Opening Statement Senator George V. Voinovich
EPA Budget Hearing
February 24, 1999

I thank the chairman for conducting this hearing on EPA's FY2000 budget. I want to start off by saying that this nation has come a long way under environmental programs and we have seen dramatic improvements in environmental quality.

Mr. Chairman, I consider myself an environmentalist. In Ohio, I sponsored legislation to create the Ohio Environmental Protection Agency when I served in the state legislature, and I fought to end oil and gas drilling in the Lake Erie bed. As Governor, I increased funding for environmental protection by over 60 percent and implemented an innovative voluntary brownfields program to clean up hazardous waste sites. When I first entered office as Governor, most of our urban areas were not attaining the 1-hour ozone standard, but by the time I left all cities had attained the standard and we had a request into U.S. EPA to recognize the last city as being in attainment.

I strongly believe our challenge is to determine how best to protect the environment and the health of our citizens using limited resources. We need to do a better job of setting environmental priorities and spending our resources wisely. We should not do things simply because of appearances.

In addition, we need to ensure that effective programs are not being undercut by well-intentioned policies and regulations that lack scientific backing. Quite frankly, I believe that U.S. EPA's policies often run counter to the efforts, and even the mission, of other federal agencies. For example, the federal government has a number of effective programs that promote education, safety and economic development, such as HUD's empowerment zones, welfare reform, urban schools programs and transportation projects.

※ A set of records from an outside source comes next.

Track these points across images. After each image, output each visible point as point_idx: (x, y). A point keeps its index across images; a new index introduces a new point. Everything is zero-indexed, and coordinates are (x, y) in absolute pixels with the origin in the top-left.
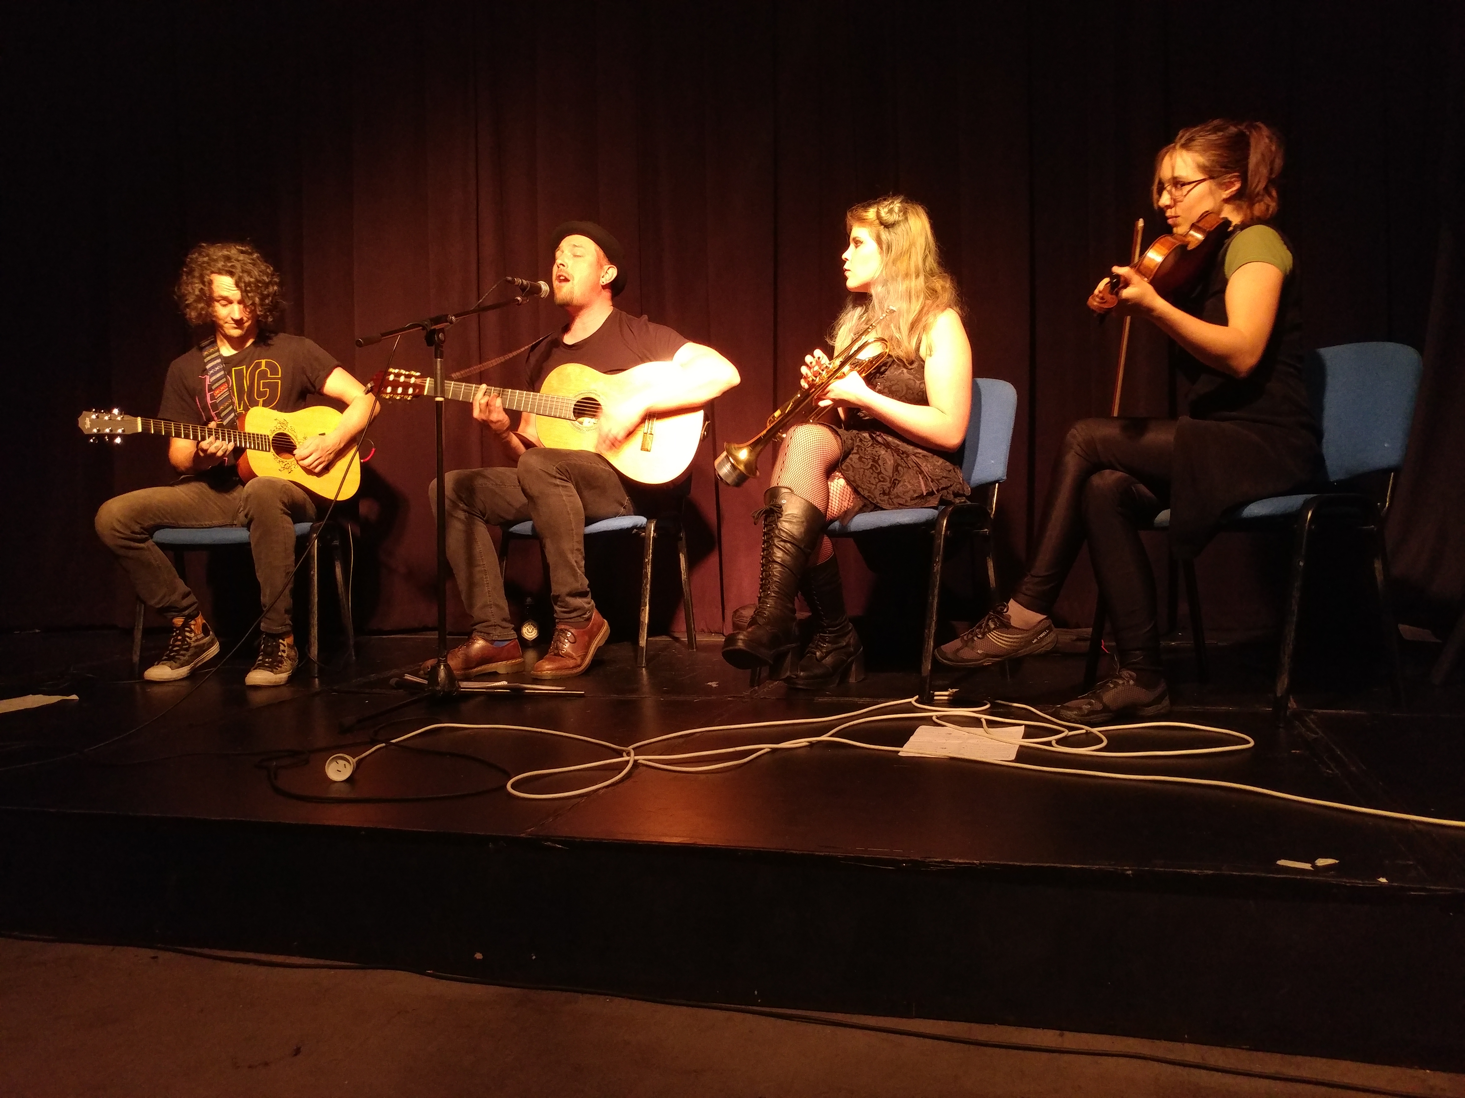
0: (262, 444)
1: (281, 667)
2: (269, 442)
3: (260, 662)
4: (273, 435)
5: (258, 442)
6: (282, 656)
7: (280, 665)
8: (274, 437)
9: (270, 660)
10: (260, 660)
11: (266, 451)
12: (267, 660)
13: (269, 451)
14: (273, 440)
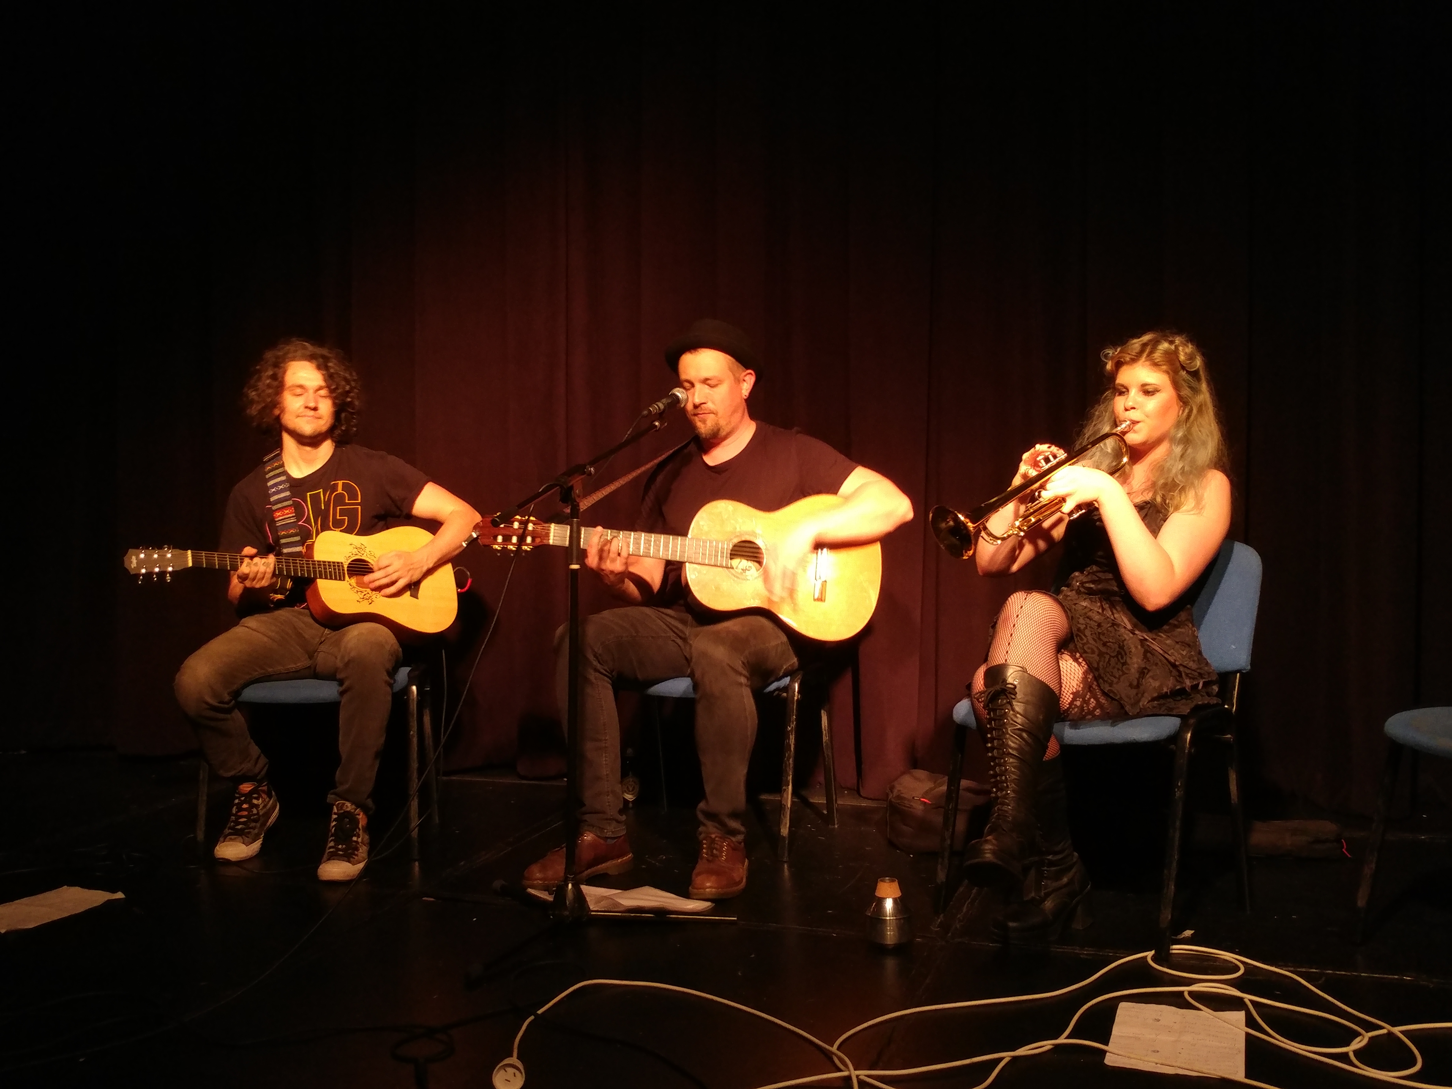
0: (335, 573)
1: (357, 855)
2: (343, 570)
3: (331, 850)
4: (349, 561)
5: (333, 571)
6: (357, 842)
7: (356, 852)
8: (349, 564)
9: (344, 846)
10: (331, 847)
11: (340, 580)
12: (340, 847)
13: (344, 580)
14: (348, 567)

However, at the same time EPA is thwarting these efforts through policy decisions that are not always based on sound science and that undermine efforts to revitalize our urban areas. There needs to be a coordinated effort among agencies, in fact even within EPA itself, to ensure that a program's success is not being undercut by unnecessarily restrictive regulations that do not increase protection of public health or the environment.

For instance, one of the Administration's key initiatives in its FY2000 budget is Better America Bonds, which is aimed at preventing urban sprawl and cleaning up brownfields sites. At the same time, however, EPA has set inflexible, one-size-fits-all air standards through its NOx SIP call and NAAQS standards that many areas of the country will be unable to attain.

Hence, there will be no incentive to re-use abandoned industrial sites and industry will look toward our greenspaces.

In order to improve the quality of life in our central cities, we need to have jobs in our cities. That's what the HUD empowerment zones are trying to achieve. I think we can achieve both environmental and public health safety and increase jobs in our urban areas if we base regulations on sound science and cost-benefit analysis.

When I met with Administrator Browner prior to the final NAAQS standards, she told me that her hands were tied, that statutorily she could not use risk assessment and cost-benefit analysis in her consideration for final regulation.

I strongly believe that we need to go in with a laser-like focus and amend the Clean Air Act to add the same risk assessment and cost-benefit analysis provisions that we added to the Safe Drinking Water Act in 1996 -- the same provisions that the Administration supported. This will help ensure that reasonable and cost-effective rules are being set that have scientific backing. I intend to introduce such legislation.

This country will not be well served by policies and regulations that are implemented but do not improve the protection of public health and the environment. And I think we need to carefully review where taxpayer money is being spent on programs that negate each other. I look forward to exploring these issues during today's hearing and in future oversight hearings. Thank you, Mr. Chairman.